Jason Reitman was proud to introduce Ellen Page
Jason Reitman was proud to introduce Ellen Page

He and I both discovered Diablo Cody a while ago; she worked as a stripper in Minneapolis, created a blog about her experiences, and turned it into a fun book on the limits of what people will do for fun, money, and experience. This led to her discovery by Hollywood and now this screenplay about a 16-year-old girl who gets pregnant and decides to give her baby to a couple who wants to adopt. The script is packed with humor and a dash of pathos; the film felt both more savvy and less self-aware than the teen angst-driven Napoleon Dynamite. There’s less laughing at people and more laughing with them.

Juno, played by the lovely and extremely talented Ellen Page, is an ordinary sixteen-year-old who acts on a year-long crush, with big consequences. Michael Cera plays the object of her affections, who tries to take his cues from the independent and collected teen.
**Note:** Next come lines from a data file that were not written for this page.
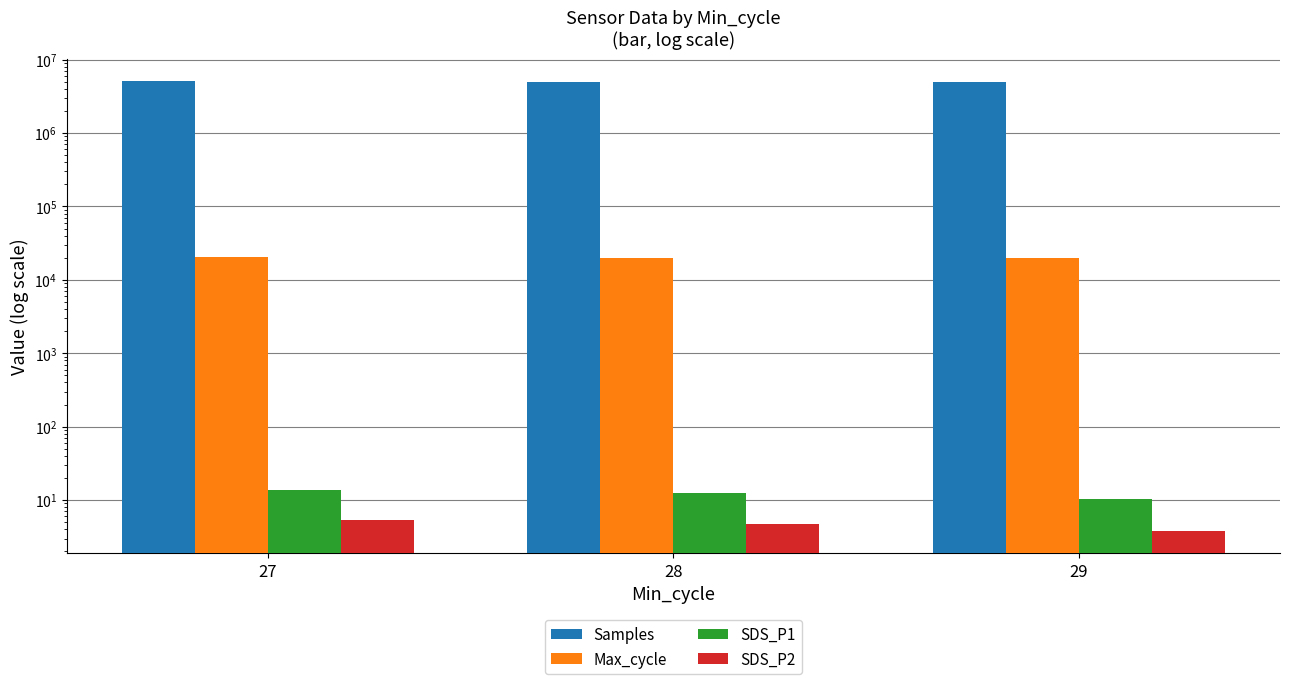

True or false: SDS_P1 has a value of 22.3 at 27.

False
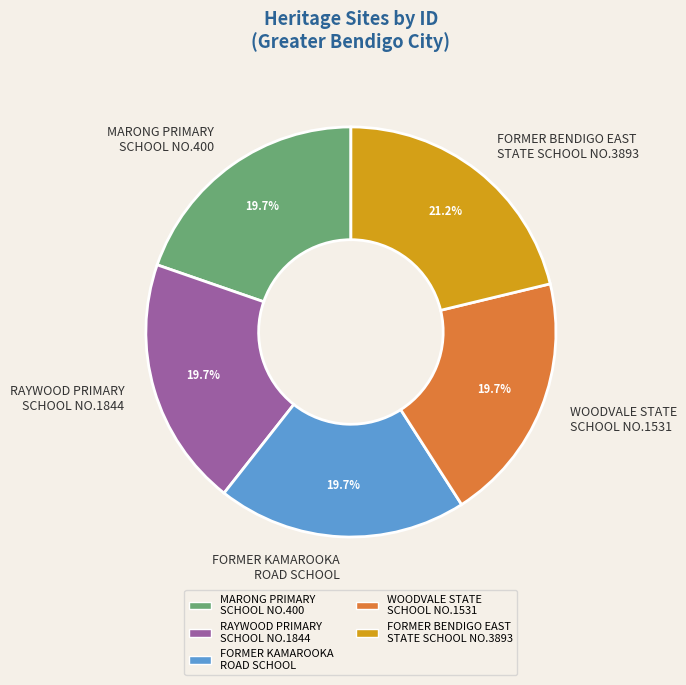

Is there a majority slice in this chart?

No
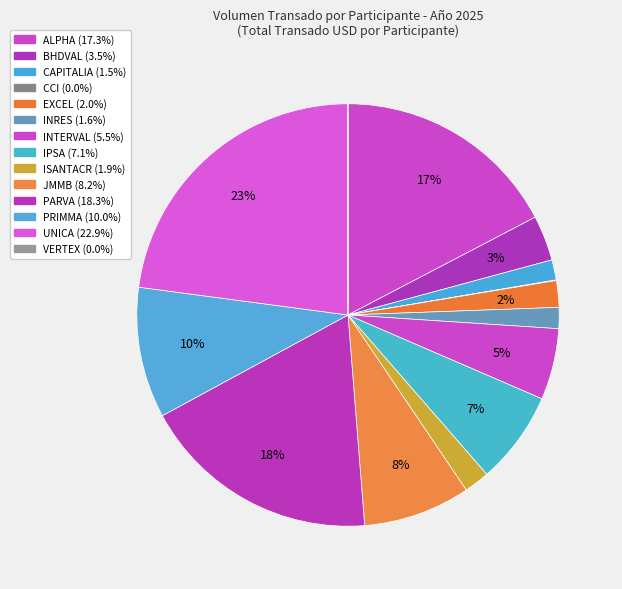

What is the smallest slice in the pie chart?

VERTEX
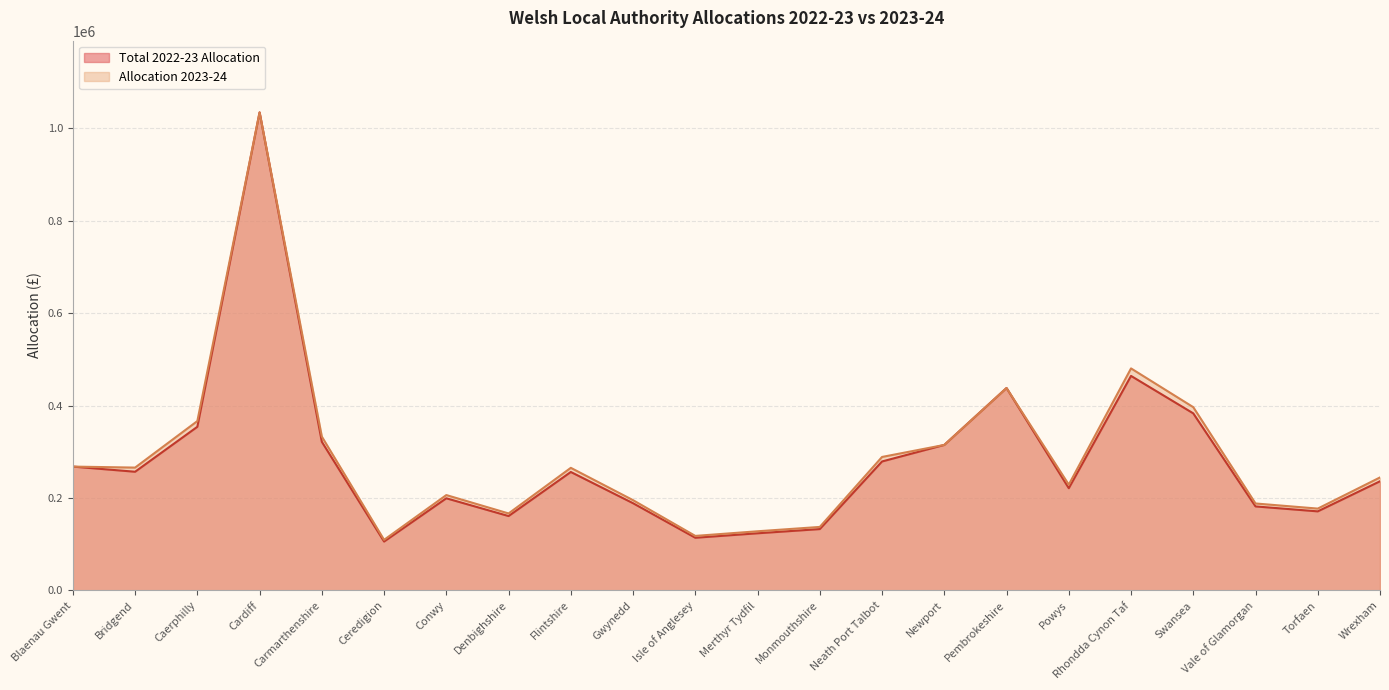

At which category does Allocation 2023-24 reach its first local valley?

Bridgend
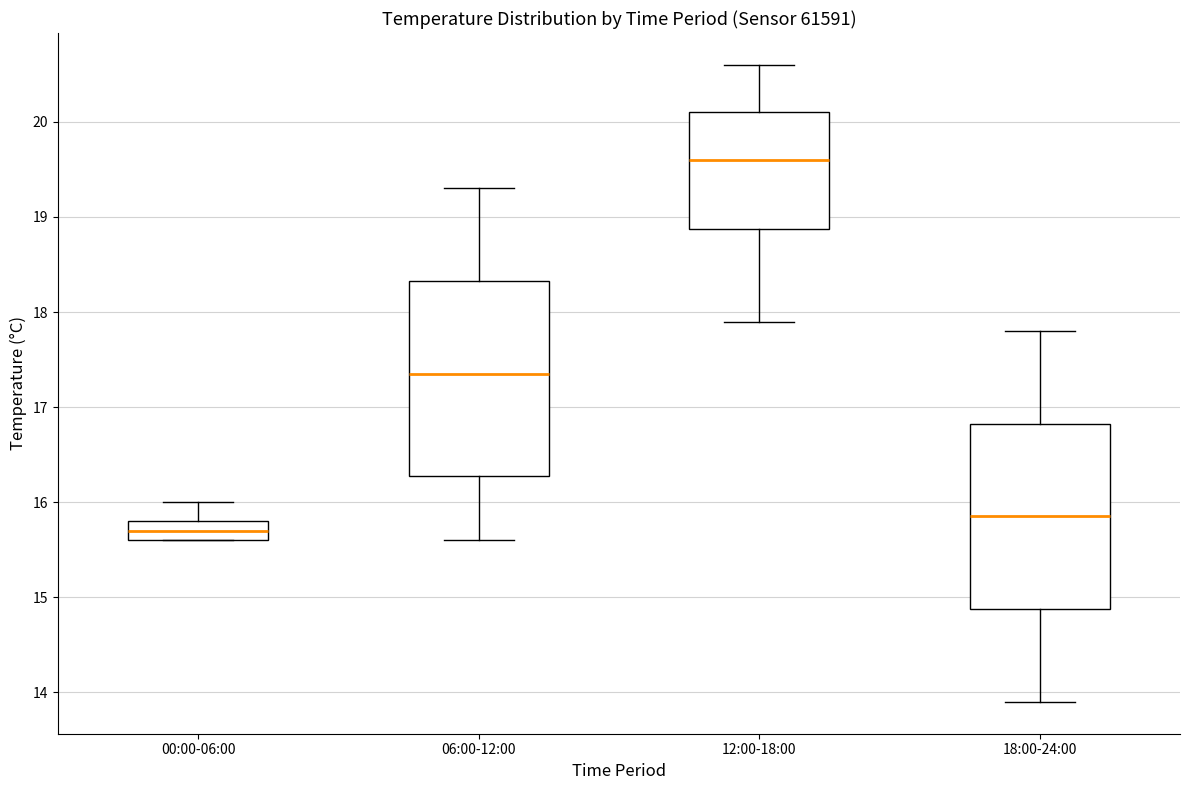

Where does the median line of the box for 00:00-06:00 sit on the y-axis? The values are not printed on the chart, so give them approximately, as read against the axis.

15.7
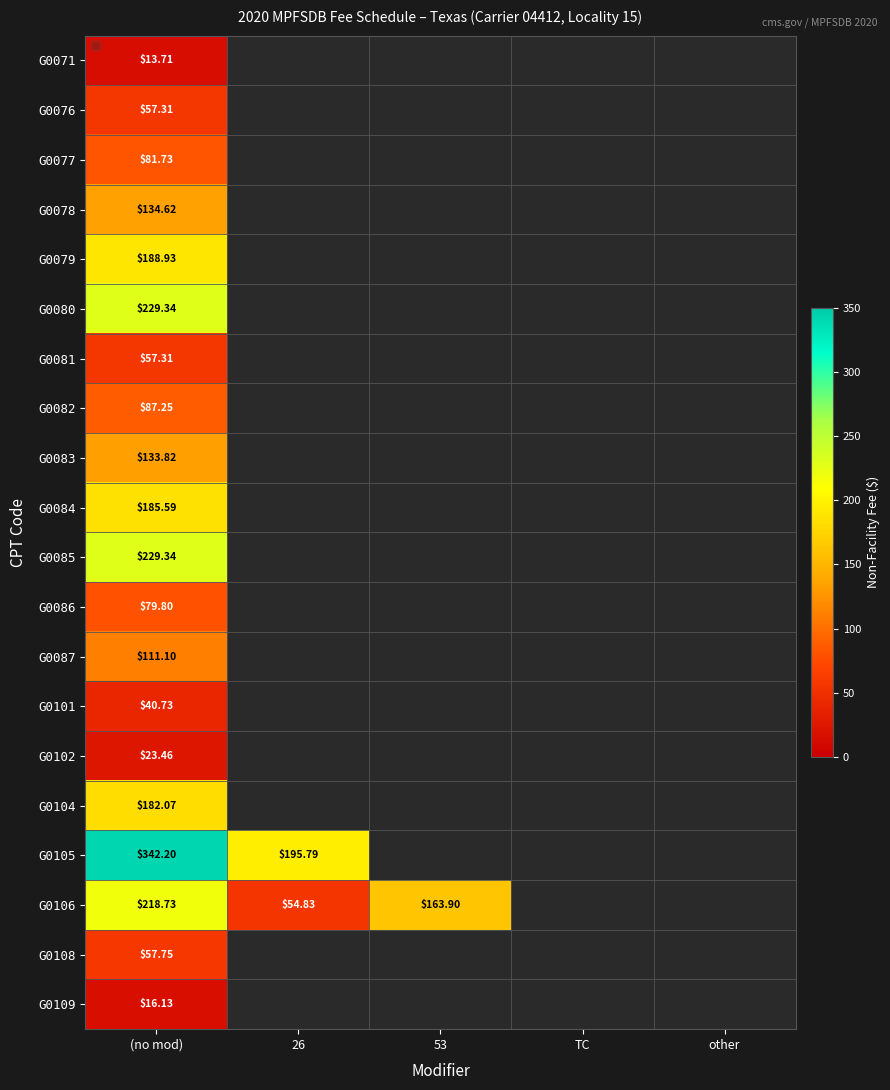

Rank the series at other from lowest to highest value.

G0071, G0076, G0077, G0078, G0079, G0080, G0081, G0082, G0083, G0084, G0085, G0086, G0087, G0101, G0102, G0104, G0105, G0106, G0108, G0109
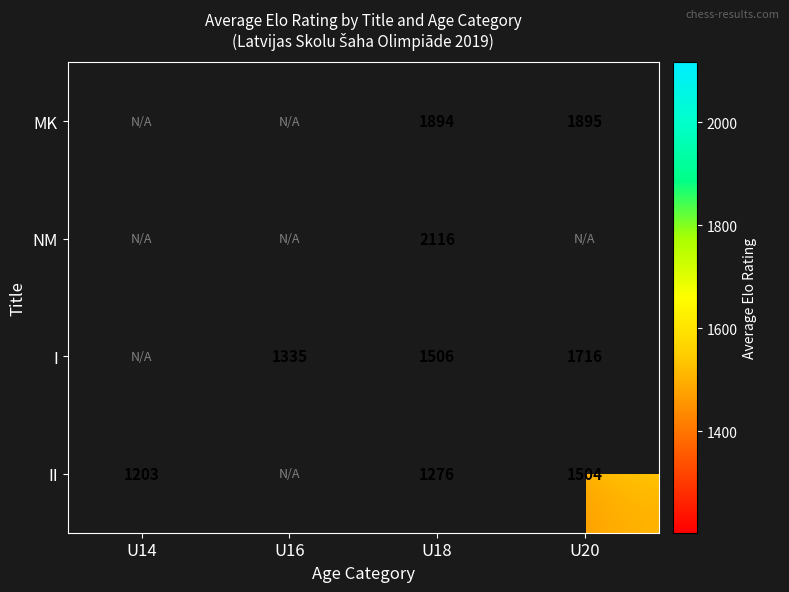

At which category is the sum across all series the highest?

U18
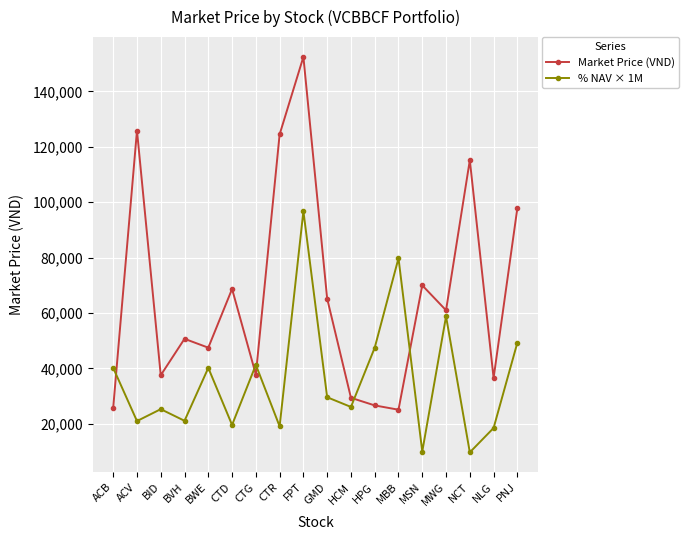

At which category is the sum across all series the highest?

FPT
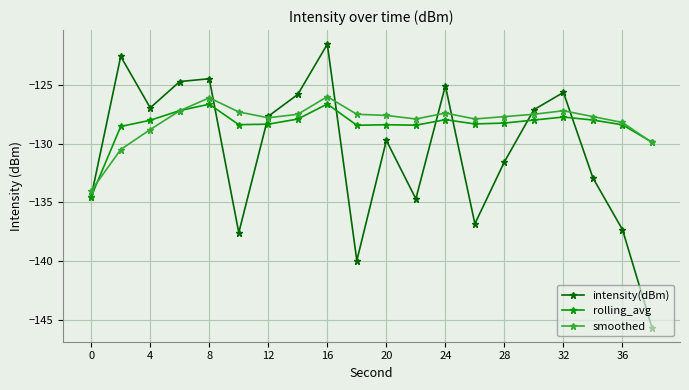

What is the value of the rolling_avg point at the 20th from the left?

-129.9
At first she decides to seek an abortion; then she hears that her fetus probably has fingernails by this time in her pregnancy, and in the clinic waiting room a building symphony of fingernail scratching and clicking and picking like that classic percussive scene in Delicatessen sends her right back out the door of the clinic before she’s carried out her plan.

Instead, she carries out her pregnancy, and she and her best friend find an ad for a perfect couple looking to adopt a baby in the Penny Saver. Her family is supportive in all the important ways, but the couple turn out to have more problems than their McMansion can hold. Everyone does the right things in the end, but there’s nothing cliched or sappy about any of the resolutions.

This is a great, compassionate contemporary comedy about how people really behave, with a wonderful script and fantastic performances all around (from Michael Cera and J.K. Simmons in particular, as well as Allison Janney, Olivia Thirlby, and Jason Bateman).